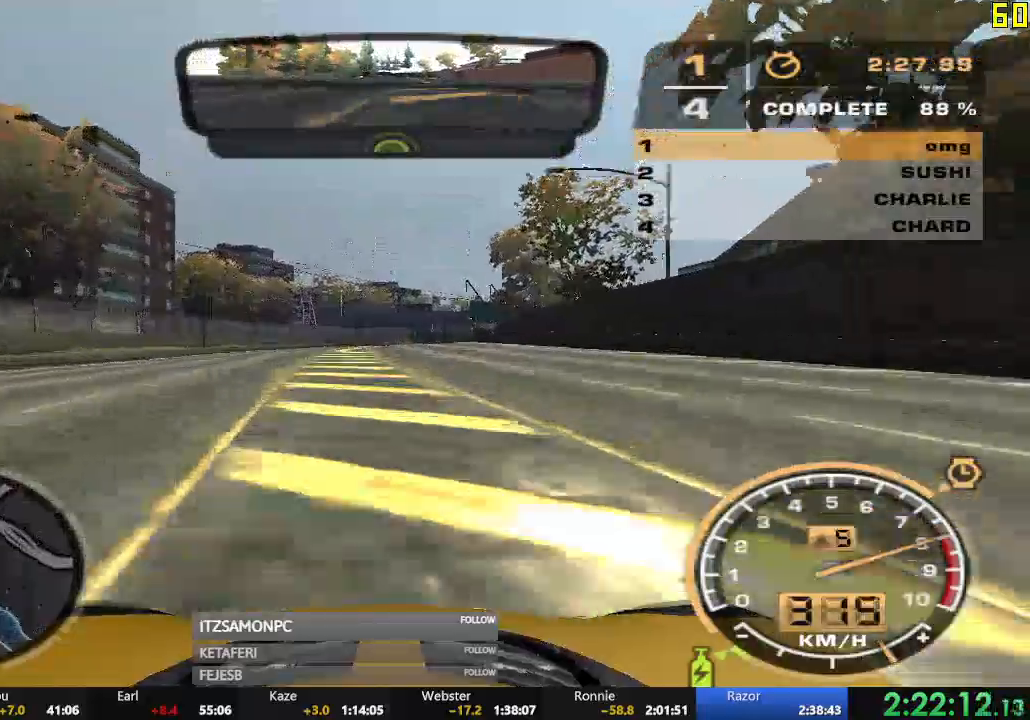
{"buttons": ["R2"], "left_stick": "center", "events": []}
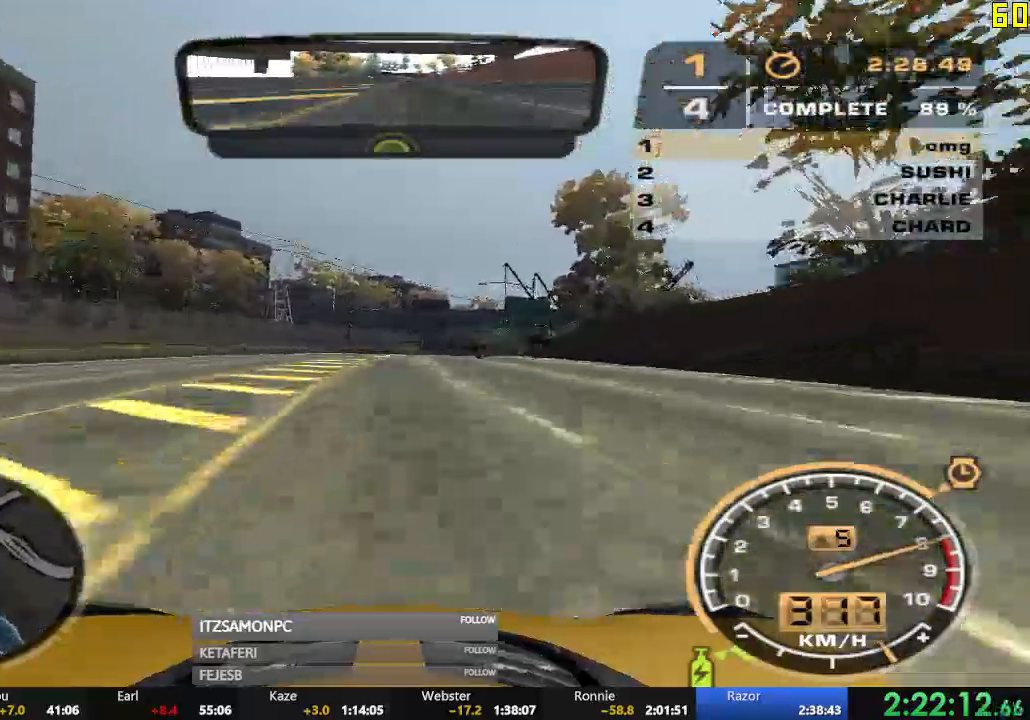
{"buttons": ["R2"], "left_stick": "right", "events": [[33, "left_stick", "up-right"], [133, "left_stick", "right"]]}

○ ○ ○ ○

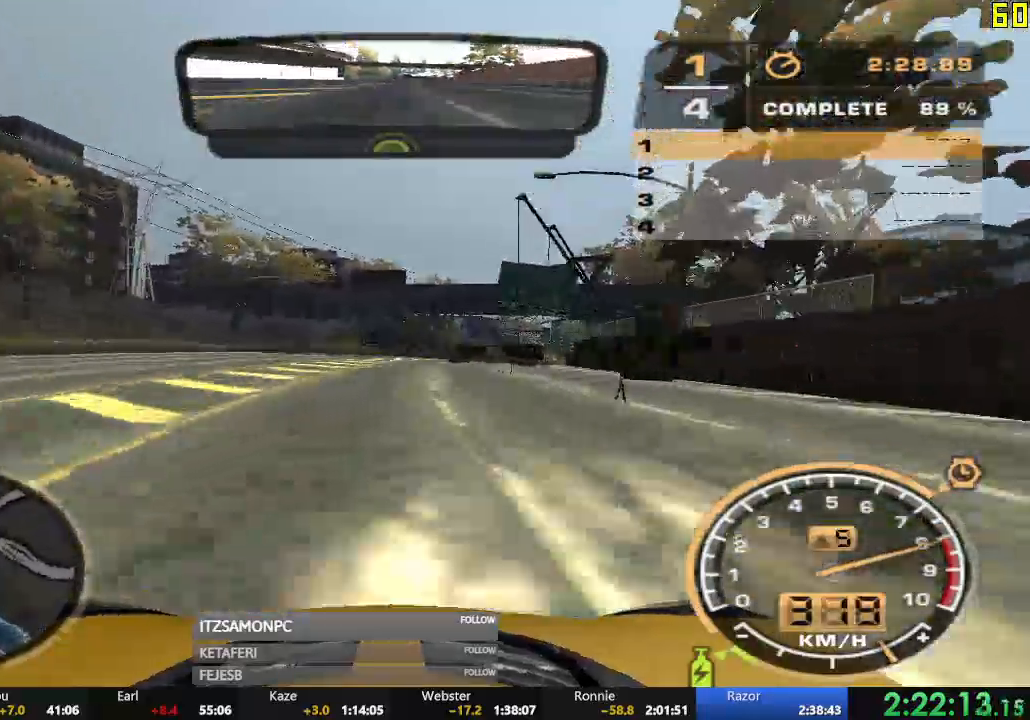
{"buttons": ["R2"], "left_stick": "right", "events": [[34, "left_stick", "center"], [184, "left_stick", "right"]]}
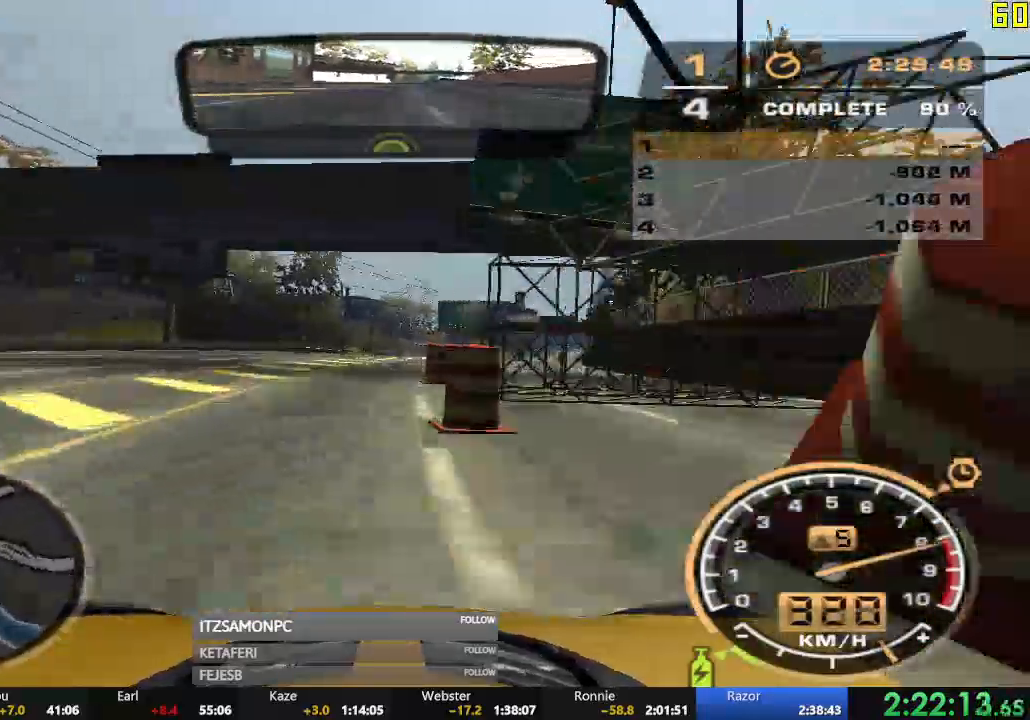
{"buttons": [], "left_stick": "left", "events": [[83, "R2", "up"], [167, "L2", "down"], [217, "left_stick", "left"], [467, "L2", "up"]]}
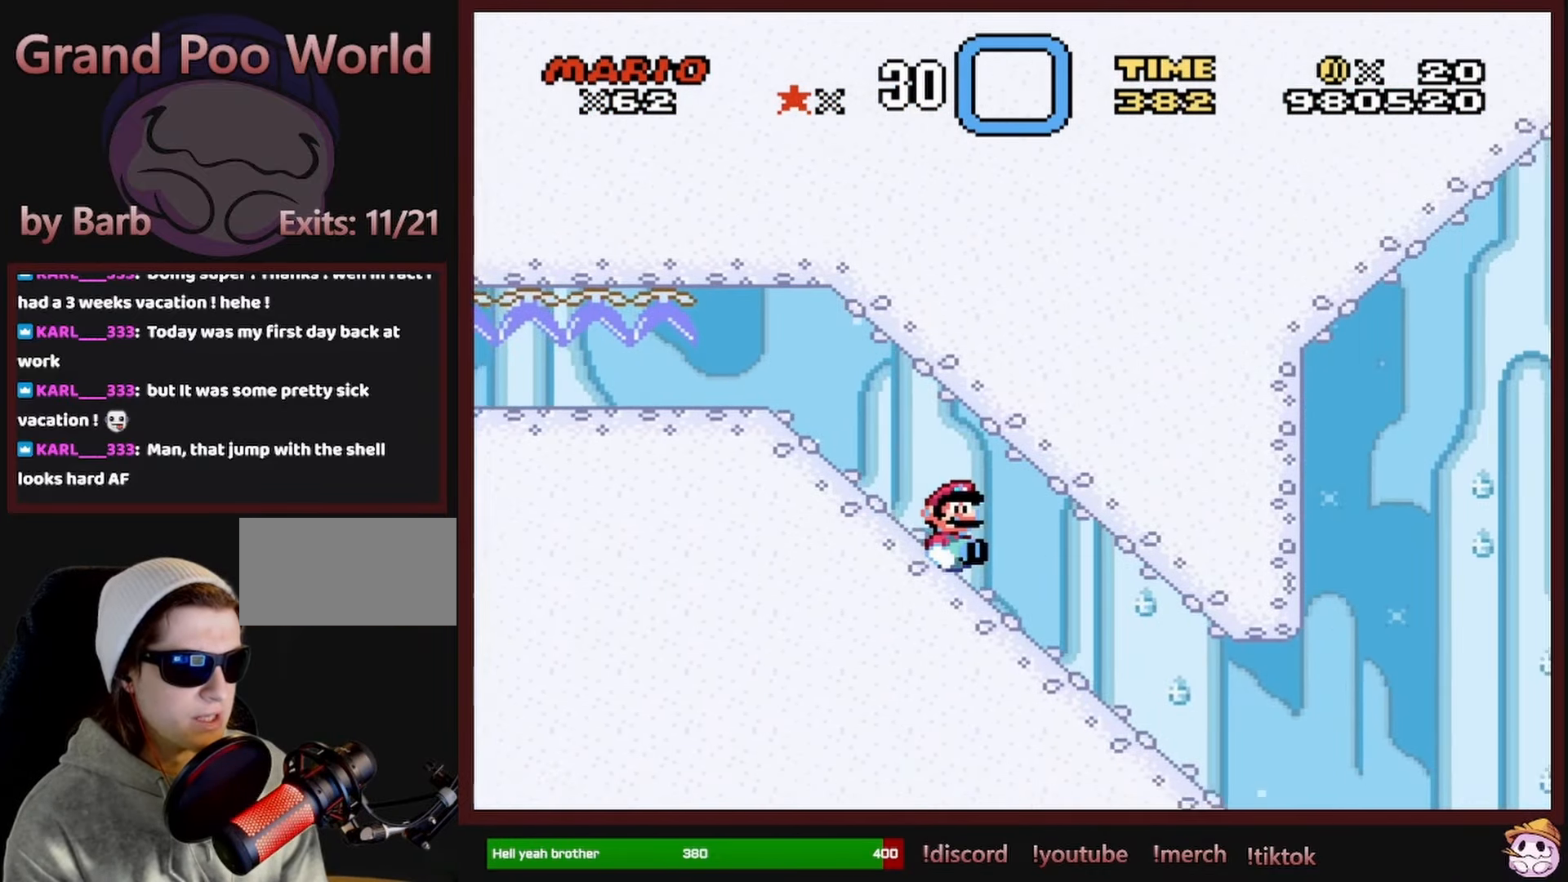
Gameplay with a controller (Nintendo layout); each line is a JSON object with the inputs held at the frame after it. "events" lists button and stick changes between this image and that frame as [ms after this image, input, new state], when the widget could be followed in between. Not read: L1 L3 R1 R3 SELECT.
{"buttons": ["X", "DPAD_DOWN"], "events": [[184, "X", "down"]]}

○ ○ ○ ○

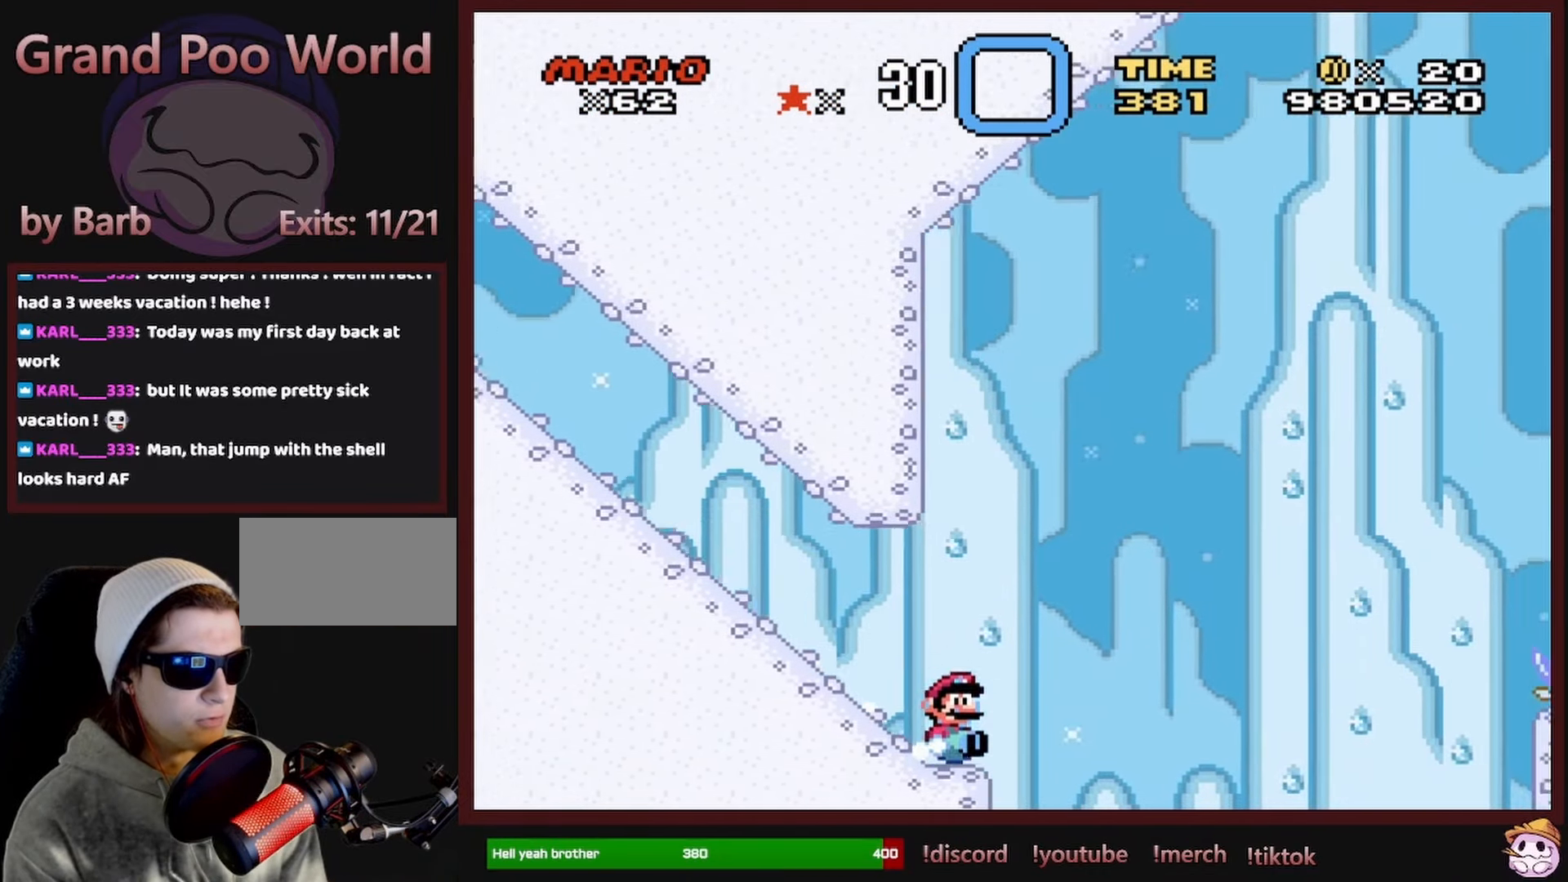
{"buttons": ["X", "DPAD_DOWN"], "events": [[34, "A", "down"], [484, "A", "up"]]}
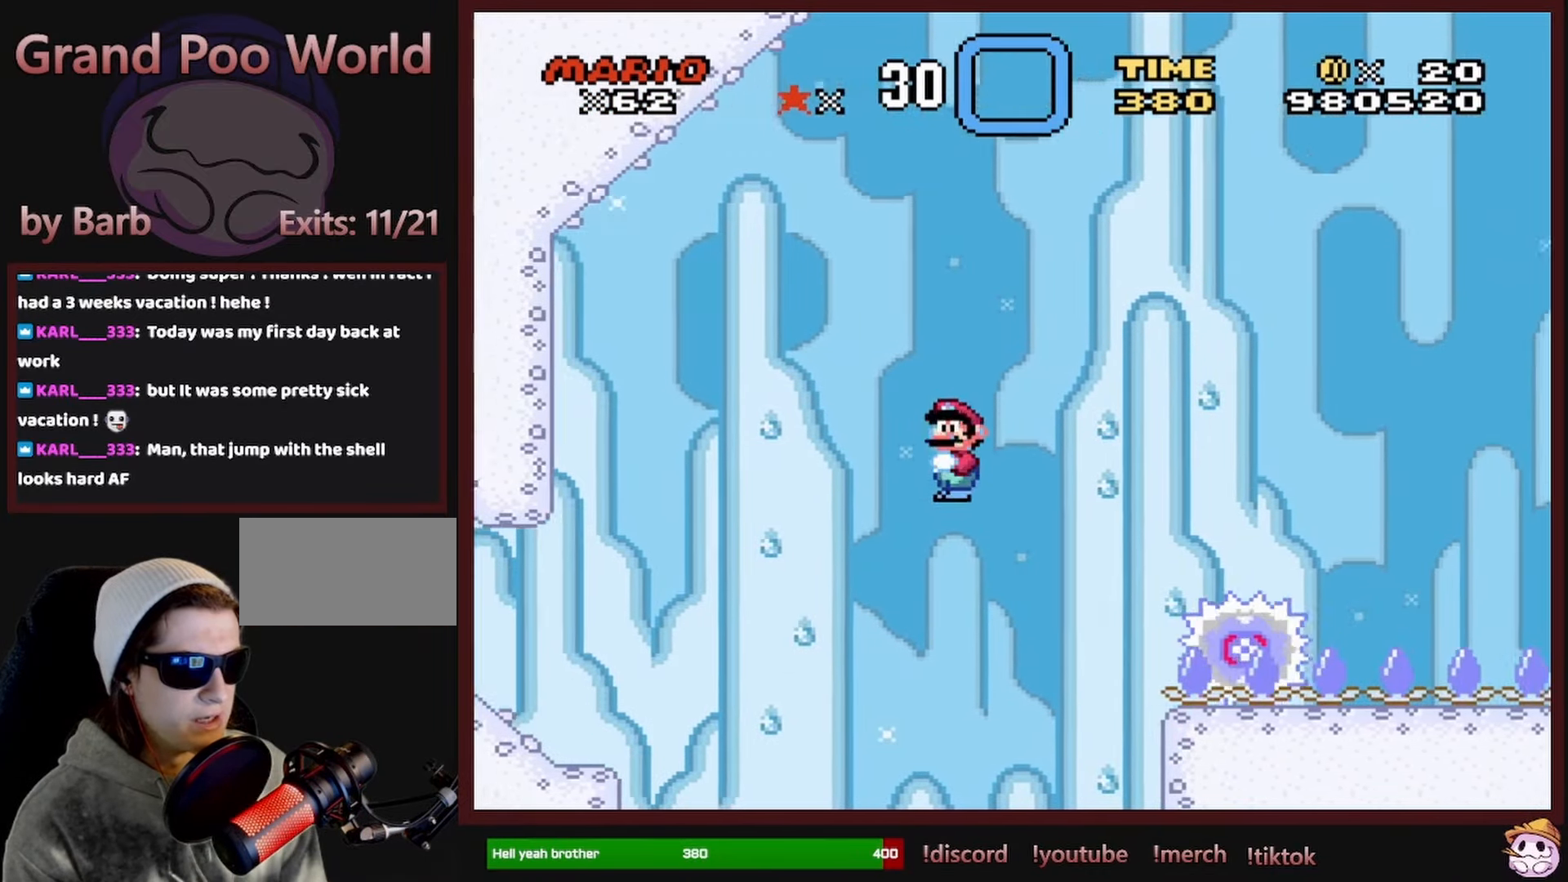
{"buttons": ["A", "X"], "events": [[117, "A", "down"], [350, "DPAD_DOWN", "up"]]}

○ ○ ○ ○

## [Problem to work on]
If a line above includes the word "right", count it; then give the final number by itself.

## [Response]
2